**Written instruction**
Please render the data below as a Markdown table with the columns "Row" and "Line," giving each line its own numbered row and leaving out blank lines. Begin at the line that has "Walk-round item - watch, as", stop after the line that has "Log entry: 8.42", and leave the pictures out of the table.

**Data**
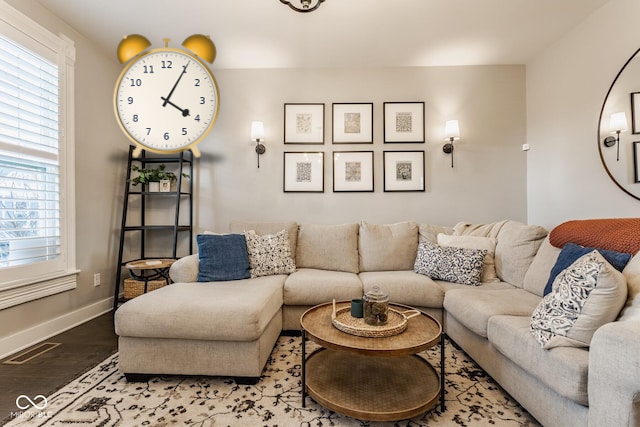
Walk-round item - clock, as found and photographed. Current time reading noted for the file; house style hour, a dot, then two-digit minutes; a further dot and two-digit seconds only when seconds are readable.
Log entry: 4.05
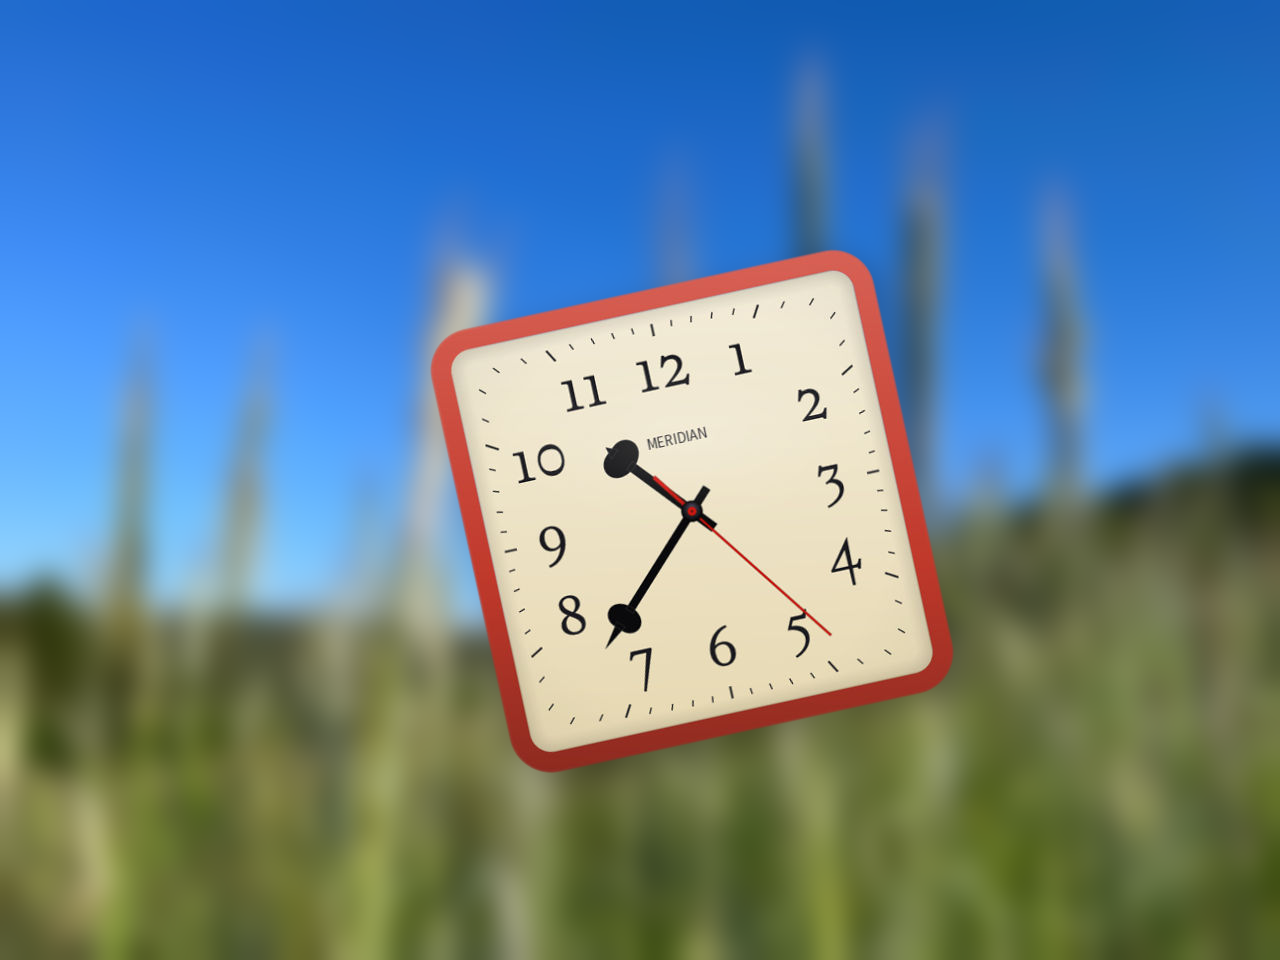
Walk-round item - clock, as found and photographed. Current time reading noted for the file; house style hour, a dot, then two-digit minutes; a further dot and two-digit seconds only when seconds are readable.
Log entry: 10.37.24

---

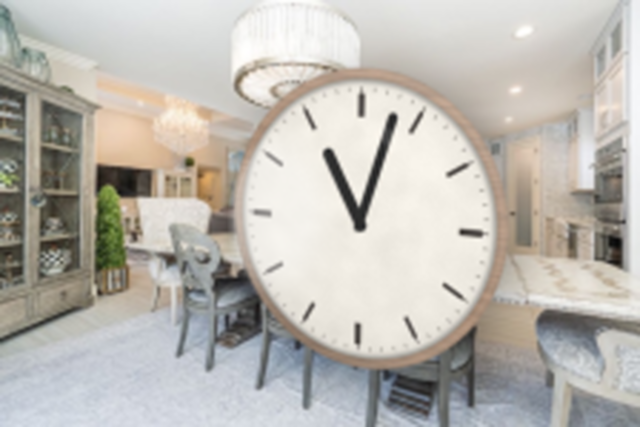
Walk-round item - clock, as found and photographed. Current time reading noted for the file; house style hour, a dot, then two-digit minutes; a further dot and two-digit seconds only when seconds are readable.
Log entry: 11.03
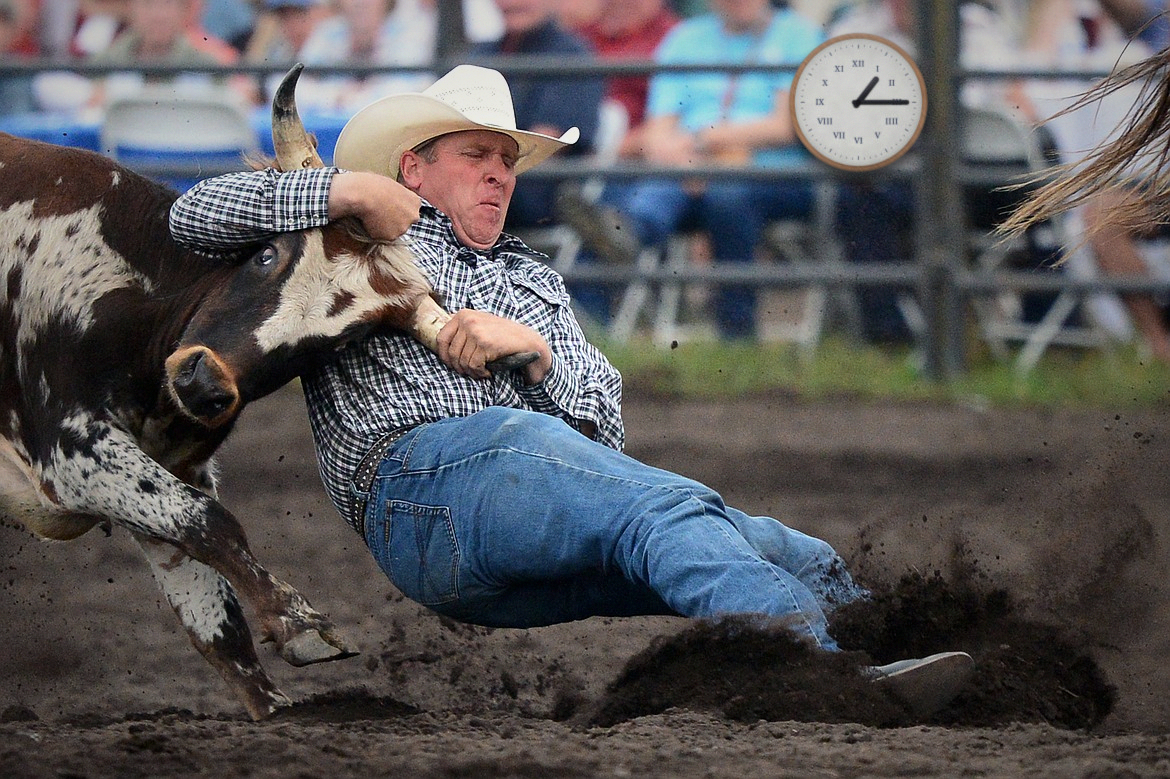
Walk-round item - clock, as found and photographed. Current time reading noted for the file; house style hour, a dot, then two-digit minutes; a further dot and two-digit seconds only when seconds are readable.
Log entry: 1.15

* * *

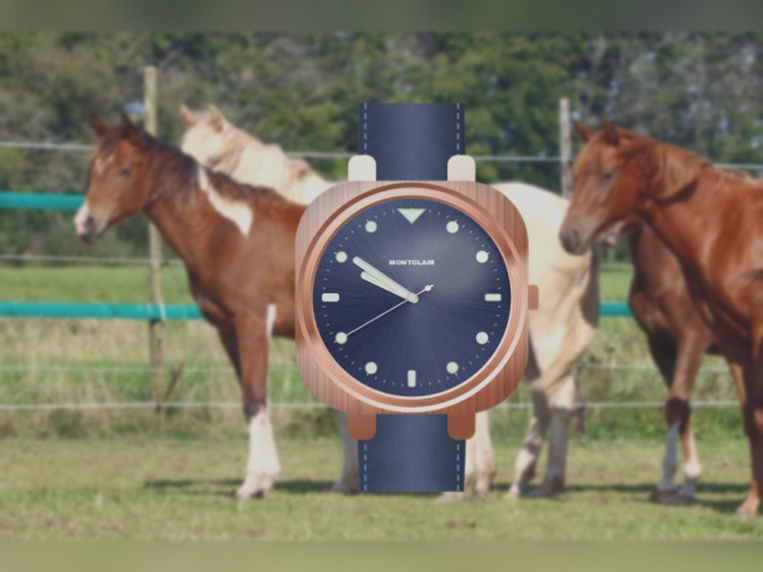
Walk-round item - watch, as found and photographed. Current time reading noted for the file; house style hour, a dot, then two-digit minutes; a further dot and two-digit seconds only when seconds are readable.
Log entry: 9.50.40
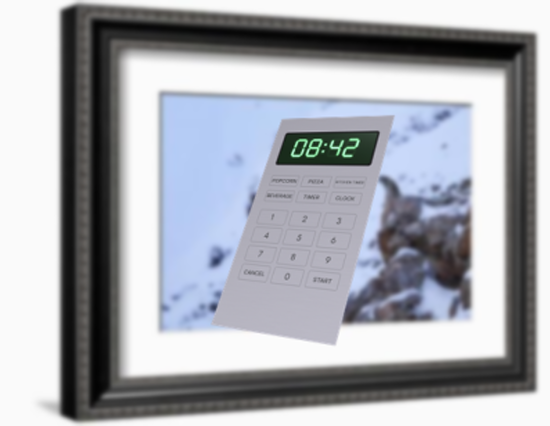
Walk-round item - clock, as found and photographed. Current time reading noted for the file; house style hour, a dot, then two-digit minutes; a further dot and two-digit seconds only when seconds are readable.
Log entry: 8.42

**Correct output**
| Row | Line |
|---|---|
| 1 | Walk-round item - watch, as found and photographed. Current time reading noted for the file; house style hour, a dot, then two-digit minutes; a further dot and two-digit seconds only when seconds are readable. |
| 2 | Log entry: 9.50.40 |
| 3 | Walk-round item - clock, as found and photographed. Current time reading noted for the file; house style hour, a dot, then two-digit minutes; a further dot and two-digit seconds only when seconds are readable. |
| 4 | Log entry: 8.42 |